Tears formed in the siblings' eyes, tears for a father who suddenly, for the first time in a year, was in the room with them, looking down on them with a proud smile.

"Can I do something?" James asked, drawing his wand.

Lily didn't stop for a second to be afraid. She knew this painting was her best work yet, that she'd poured heart and soul into this art that she'd never be able to do again. She'd bled her pain onto the canvas through open veins. She nodded at James' request, allowing him to add the embodiment of his pain to the work, as Albus and Lily already had.

James stepped forward, muttering a complex charm, one Lily and Albus didn't understand until it was complete. The brains his father had always appreciated in him showed their face in the concentration on his brow. He smiled when he was done, and waited.
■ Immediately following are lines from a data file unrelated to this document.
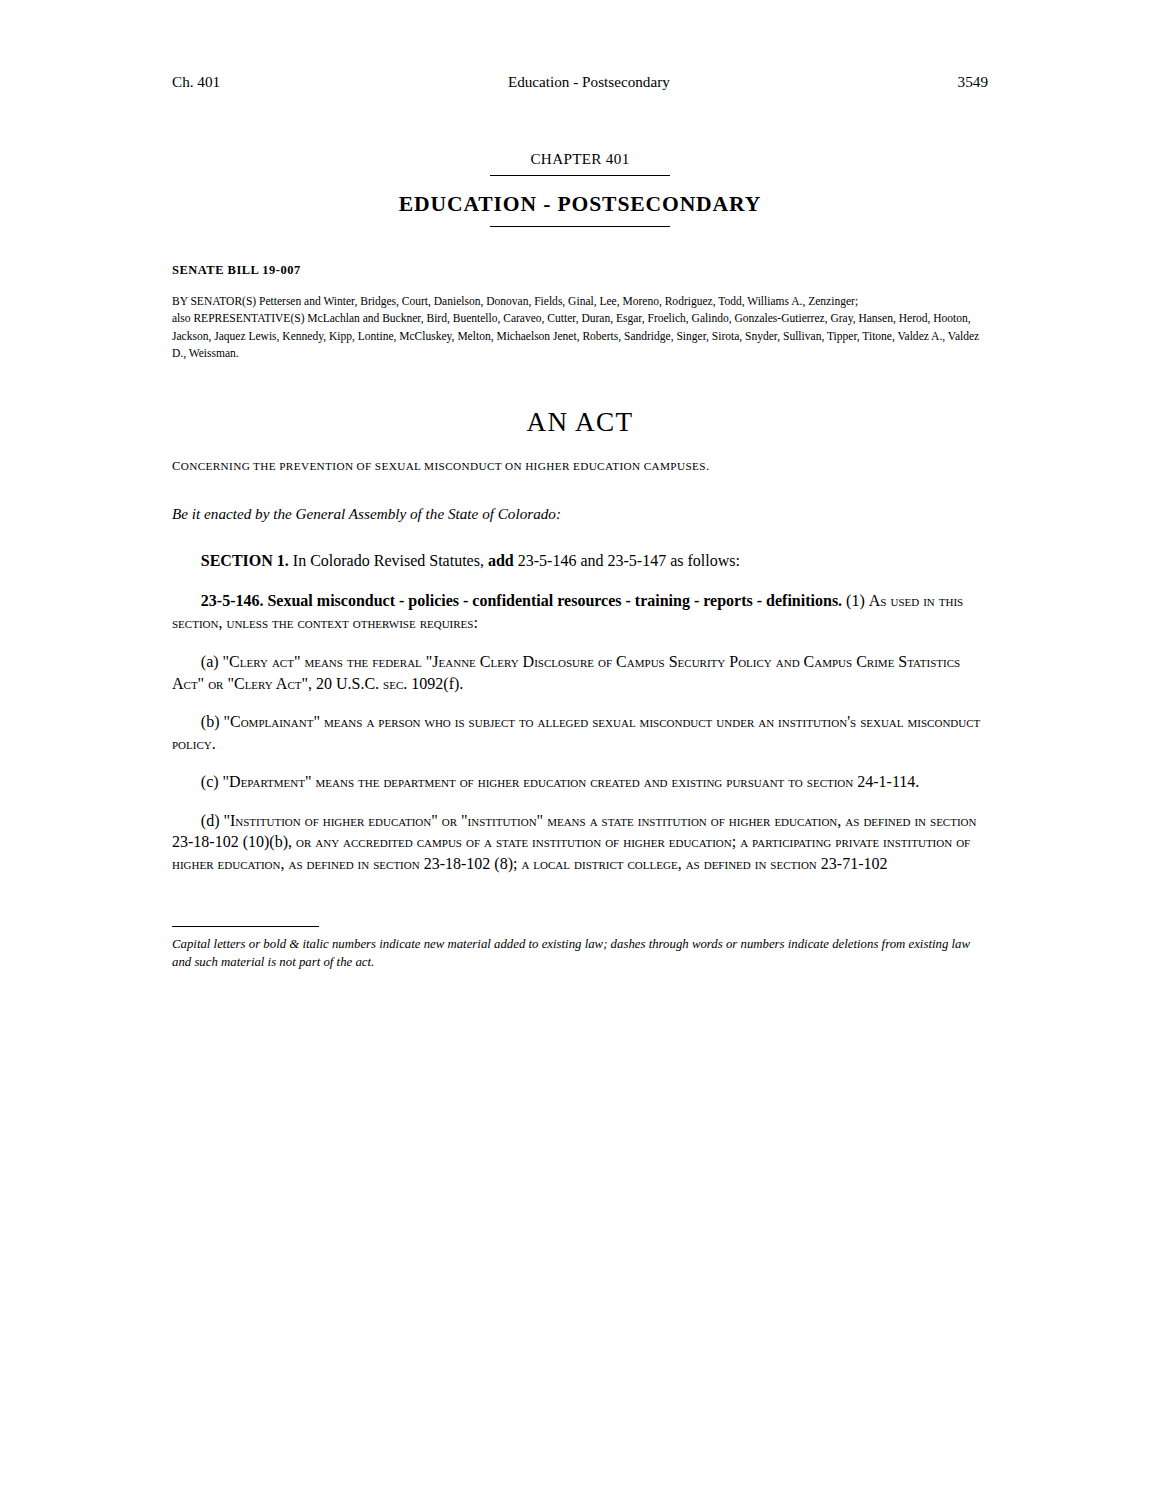Ch. 401 Education - Postsecondary 3549
CHAPTER 401
EDUCATION - POSTSECONDARY
SENATE BILL 19-007
BY SENATOR(S) Pettersen and Winter, Bridges, Court, Danielson, Donovan, Fields, Ginal, Lee, Moreno, Rodriguez, Todd, Williams A., Zenzinger;
also REPRESENTATIVE(S) McLachlan and Buckner, Bird, Buentello, Caraveo, Cutter, Duran, Esgar, Froelich, Galindo, Gonzales-Gutierrez, Gray, Hansen, Herod, Hooton, Jackson, Jaquez Lewis, Kennedy, Kipp, Lontine, McCluskey, Melton, Michaelson Jenet, Roberts, Sandridge, Singer, Sirota, Snyder, Sullivan, Tipper, Titone, Valdez A., Valdez D., Weissman.
AN ACT
CONCERNING THE PREVENTION OF SEXUAL MISCONDUCT ON HIGHER EDUCATION CAMPUSES.
Be it enacted by the General Assembly of the State of Colorado:
SECTION 1. In Colorado Revised Statutes, add 23-5-146 and 23-5-147 as follows:
23-5-146. Sexual misconduct - policies - confidential resources - training - reports - definitions. (1) As used in this section, unless the context otherwise requires:
(a) "Clery act" means the federal "Jeanne Clery Disclosure of Campus Security Policy and Campus Crime Statistics Act" or "Clery Act", 20 U.S.C. sec. 1092(f).
(b) "Complainant" means a person who is subject to alleged sexual misconduct under an institution's sexual misconduct policy.
(c) "Department" means the department of higher education created and existing pursuant to section 24-1-114.
(d) "Institution of higher education" or "institution" means a state institution of higher education, as defined in section 23-18-102 (10)(b), or any accredited campus of a state institution of higher education; a participating private institution of higher education, as defined in section 23-18-102 (8); a local district college, as defined in section 23-71-102
Capital letters or bold & italic numbers indicate new material added to existing law; dashes through words or numbers indicate deletions from existing law and such material is not part of the act.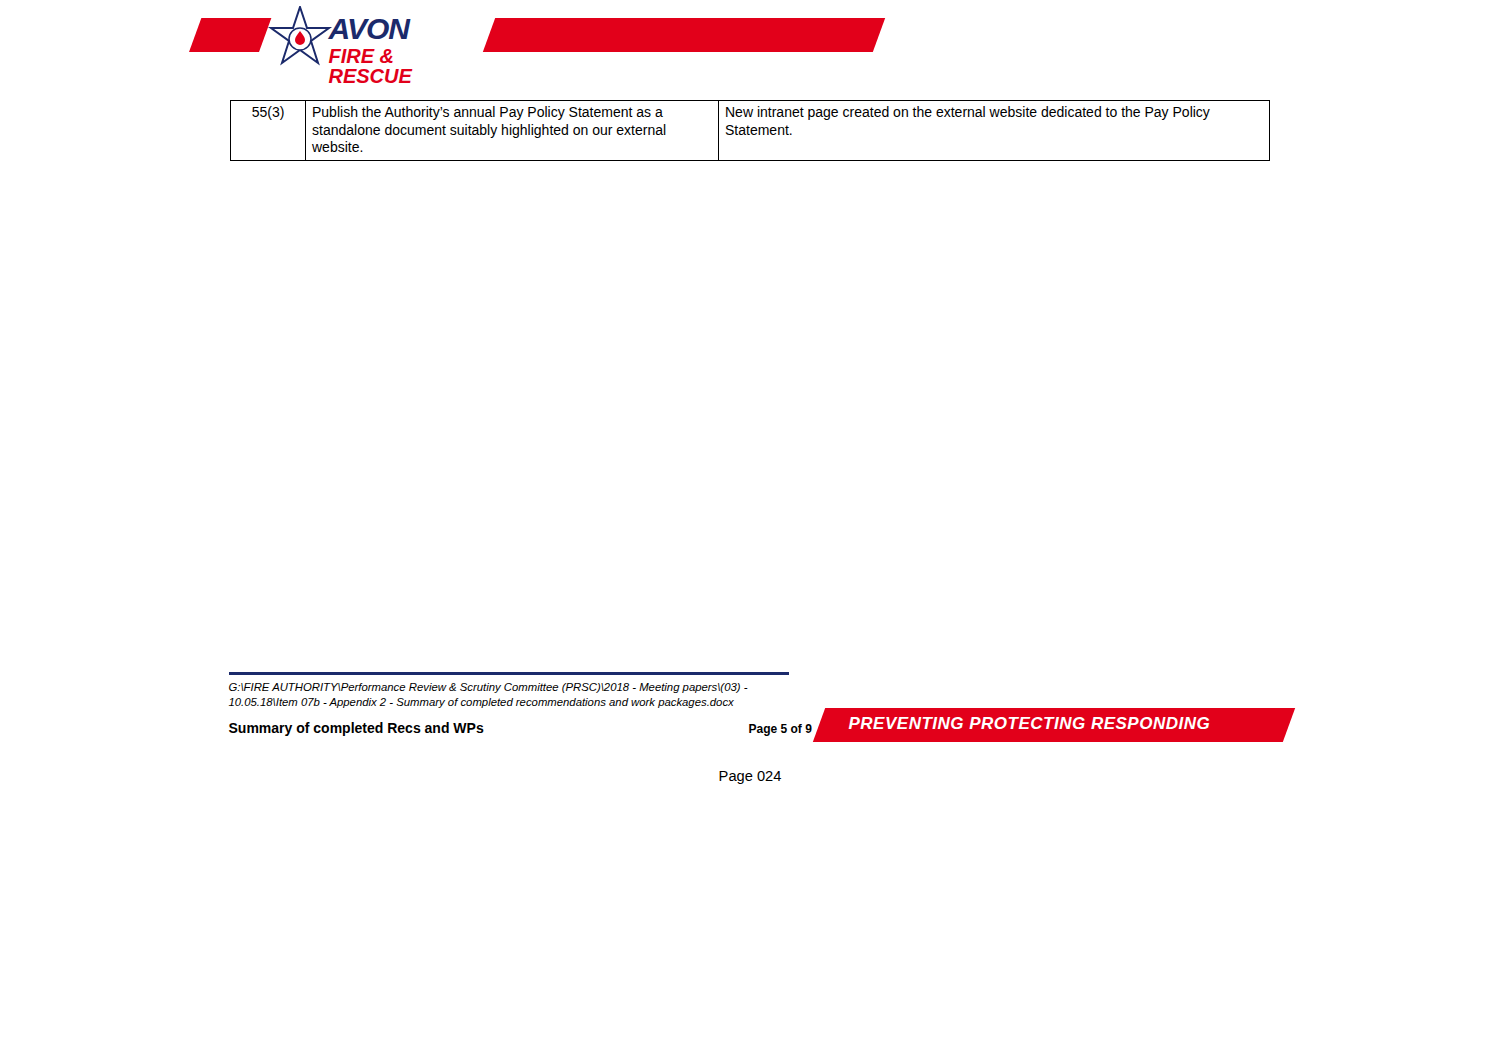AVON
FIRE & RESCUE
| 55(3) | Publish the Authority’s annual Pay Policy Statement as a standalone document suitably highlighted on our external website. | New intranet page created on the external website dedicated to the Pay Policy Statement. |
G:\FIRE AUTHORITY\Performance Review & Scrutiny Committee (PRSC)\2018 - Meeting papers\(03) - 10.05.18\Item 07b - Appendix 2 - Summary of completed recommendations and work packages.docx
Summary of completed Recs and WPs
Page 5 of 9
PREVENTING PROTECTING RESPONDING
Page 024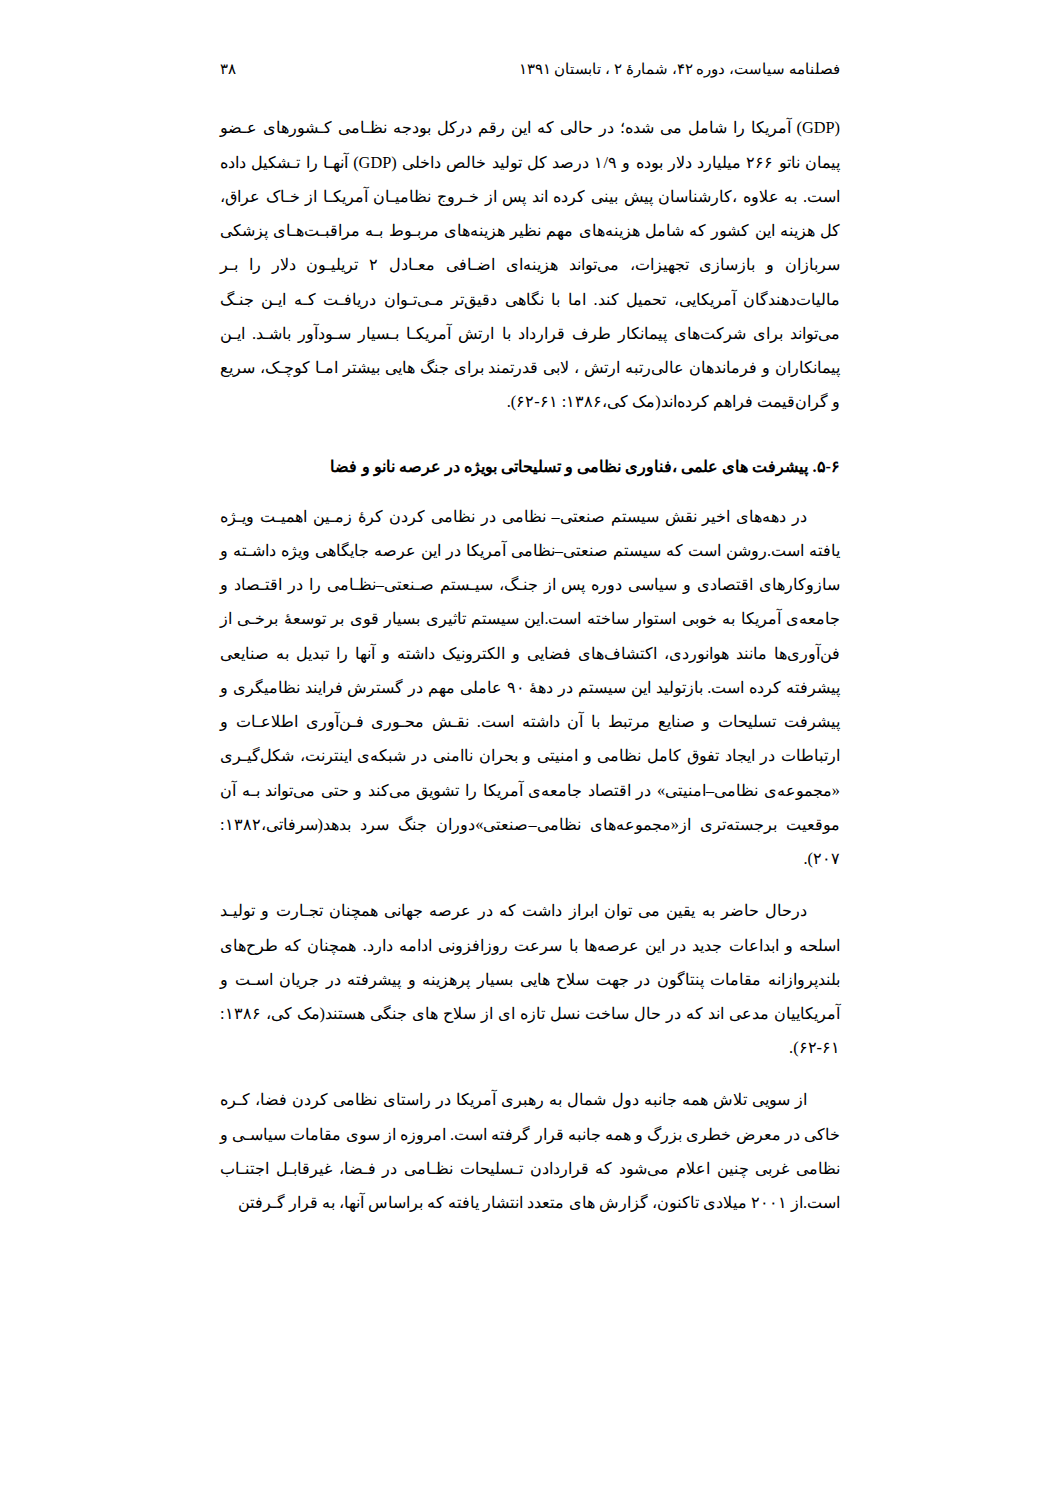فصلنامه سیاست، دوره ۴۲، شمارهٔ ۲ ، تابستان ۱۳۹۱ ۳۸
(GDP) آمریکا را شامل می شده؛ در حالی که این رقم درکل بودجه نظـامی کـشورهای عـضو پیمان ناتو ۲۶۶ میلیارد دلار بوده و ۱/۹ درصد کل تولید خالص داخلی (GDP) آنهـا را تـشکیل داده است. به علاوه ،کارشناسان پیش بینی کرده اند پس از خـروج نظامیـان آمریکـا از خـاک عراق، کل هزینه این کشور که شامل هزینه‌های مهم نظیر هزینه‌های مربـوط بـه مراقبـت‌هـای پزشکی سربازان و بازسازی تجهیزات، می‌تواند هزینه‌ای اضـافی معـادل ۲ تریلیـون دلار را بـر مالیات‌دهندگان آمریکایی، تحمیل کند. اما با نگاهی دقیق‌تر مـی‌تـوان دریافـت کـه ایـن جنـگ می‌تواند برای شرکت‌های پیمانکار طرف قرارداد با ارتش آمریکـا بـسیار سـودآور باشـد. ایـن پیمانکاران و فرماندهان عالی‌رتبه ارتش ، لابی قدرتمند برای جنگ هایی بیشتر امـا کوچـک، سریع و گران‌قیمت فراهم کرده‌اند(مک کی،۱۳۸۶: ۶۱-۶۲).
۵-۶. پیشرفت های علمی ،فناوری نظامی و تسلیحاتی بویژه در عرصه نانو و فضا
در دهه‌های اخیر نقش سیستم صنعتی– نظامی در نظامی کردن کرهٔ زمـین اهمیـت ویـژه یافته است.روشن است که سیستم صنعتی–نظامی آمریکا در این عرصه جایگاهی ویژه داشـته و سازوکارهای اقتصادی و سیاسی دوره پس از جنـگ، سیـستم صـنعتی–نظـامی را در اقتـصاد و جامعه‌ی آمریکا به خوبی استوار ساخته است.این سیستم تاثیری بسیار قوی بر توسعهٔ برخـی از فن‌آوری‌ها مانند هوانوردی، اکتشاف‌های فضایی و الکترونیک داشته و آنها را تبدیل به صنایعی پیشرفته کرده است. بازتولید این سیستم در دههٔ ۹۰ عاملی مهم در گسترش فرایند نظامیگری و پیشرفت تسلیحات و صنایع مرتبط با آن داشته است. نقـش محـوری فـن‌آوری اطلاعـات و ارتباطات در ایجاد تفوق کامل نظامی و امنیتی و بحران ناامنی در شبکه‌ی اینترنت، شکل‌گیـری «مجموعه‌ی نظامی–امنیتی» در اقتصاد جامعه‌ی آمریکا را تشویق می‌کند و حتی می‌تواند بـه آن موقعیت برجسته‌تری از«مجموعه‌های نظامی–صنعتی»دوران جنگ سرد بدهد(سرفاتی،۱۳۸۲: ۲۰۷).
درحال حاضر به یقین می توان ابراز داشت که در عرصه جهانی همچنان تجـارت و تولیـد اسلحه و ابداعات جدید در این عرصه‌ها با سرعت روزافزونی ادامه دارد. همچنان که طرح‌های بلندپروازانه مقامات پنتاگون در جهت سلاح هایی بسیار پرهزینه و پیشرفته در جریان اسـت و آمریکاییان مدعی اند که در حال ساخت نسل تازه ای از سلاح های جنگی هستند(مک کی، ۱۳۸۶: ۶۱-۶۲).
از سویی تلاش همه جانبه دول شمال به رهبری آمریکا در راستای نظامی کردن فضا، کـره خاکی در معرض خطری بزرگ و همه جانبه قرار گرفته است. امروزه از سوی مقامات سیاسـی و نظامی غربی چنین اعلام می‌شود که قراردادن تـسلیحات نظـامی در فـضا، غیرقابـل اجتنـاب است.از ۲۰۰۱ میلادی تاکنون، گزارش های متعدد انتشار یافته که براساس آنها، به قرار گـرفتن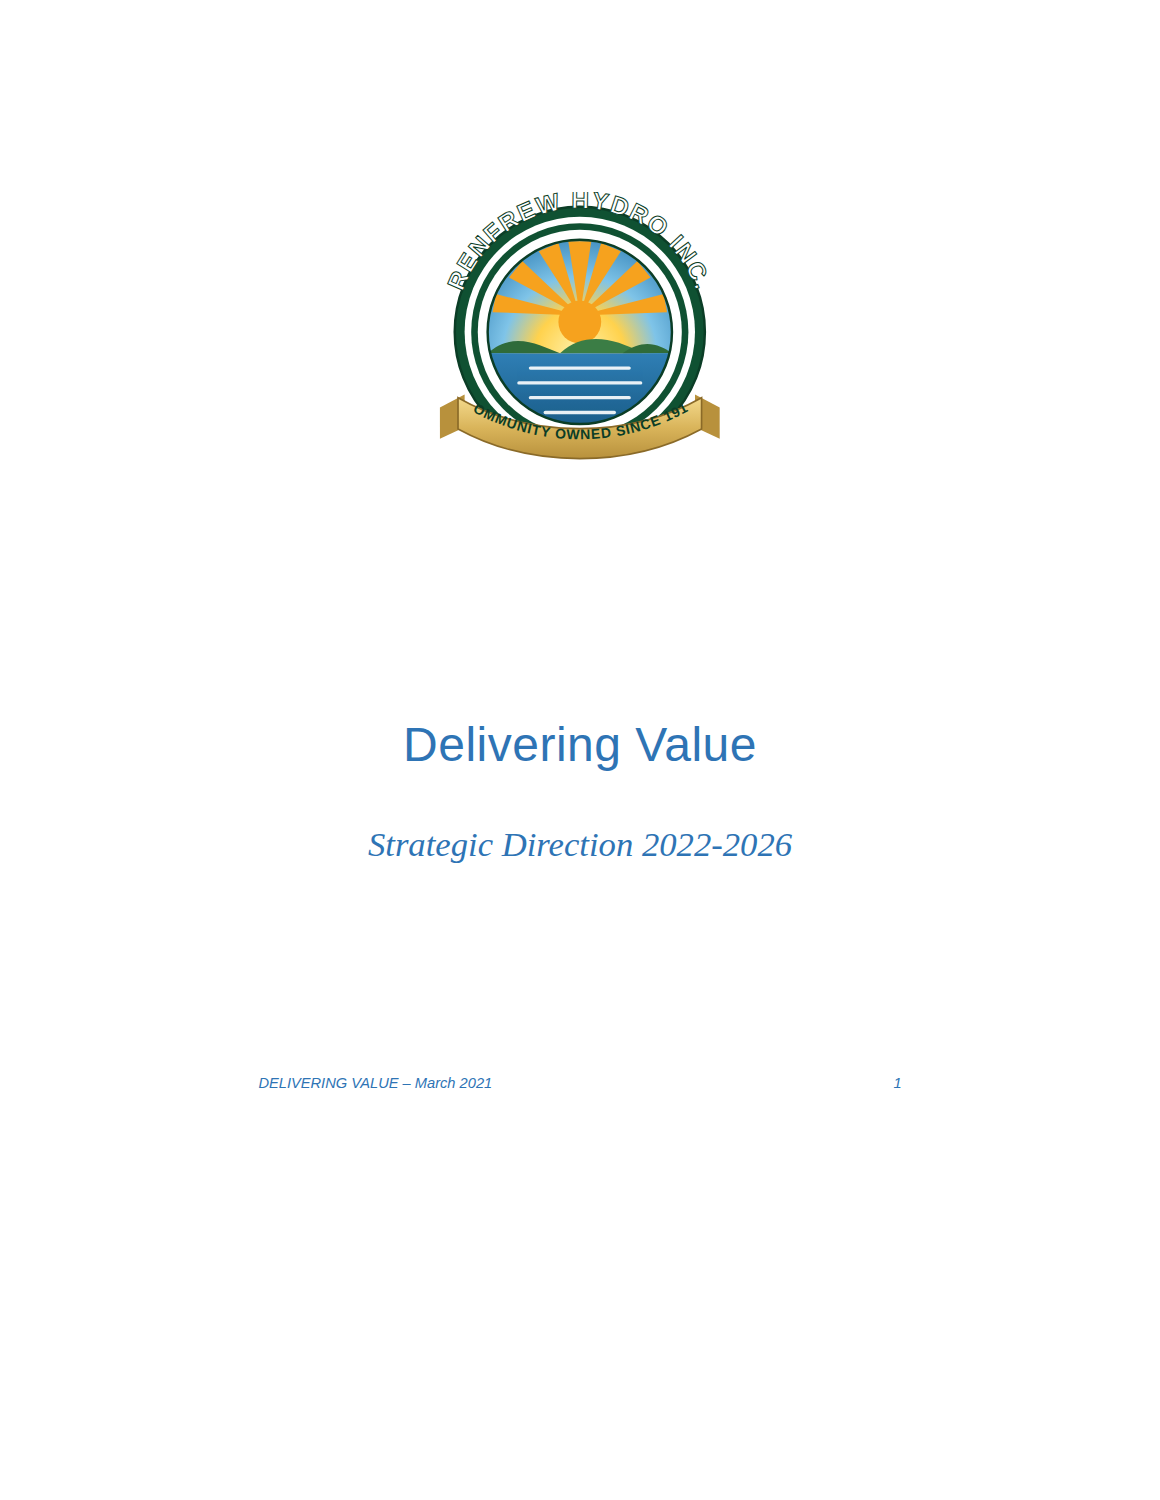RENFREW HYDRO INC. COMMUNITY OWNED SINCE 1910
Delivering Value
Strategic Direction 2022-2026
DELIVERING VALUE – March 2021 1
The man in the portrait moved, a hand raising to ruffle his hair as his smile grew wider, as if he knew what he was a product of, as if he knew his legacy, his children, were stood staring at him with tears of joy.

"We should give it to mum on the anniversary," Albus said, not needing to clarify that he meant the anniversary of their father's death.

Lily nodded. "It should be hers. She should remember him like this."

"It's a memory of him as he was, unapoligetically. Not as the world chooses to see him. It's perfect," James added, unable to think of more words as he looked closer. He let out a breathy laugh as he spotted a minor detail. "The scar on his left cheek. Do you remember, Lils?" he asked.

Albus laughed at the memory. "The Day Lily Got Her First Broomstick. Also known as The Day We Knew Lily Would Never Be A Quidditch Player."

"Hey!" Lily called out in indignation, before the three of them all laughed at the thought, like it was some old joke, and it didn't matter that the one who'd always loved to tell it the most was no longer there to hear it.


AN: Written for the Myths and Legends Class at Hogwarts, for the Norse Creation Myth, Odin and Ymir, for the prompt: Odin, Ve and Vili were brothers who worked together to create the earth. Write about siblings working together to achieve something. 1639 words.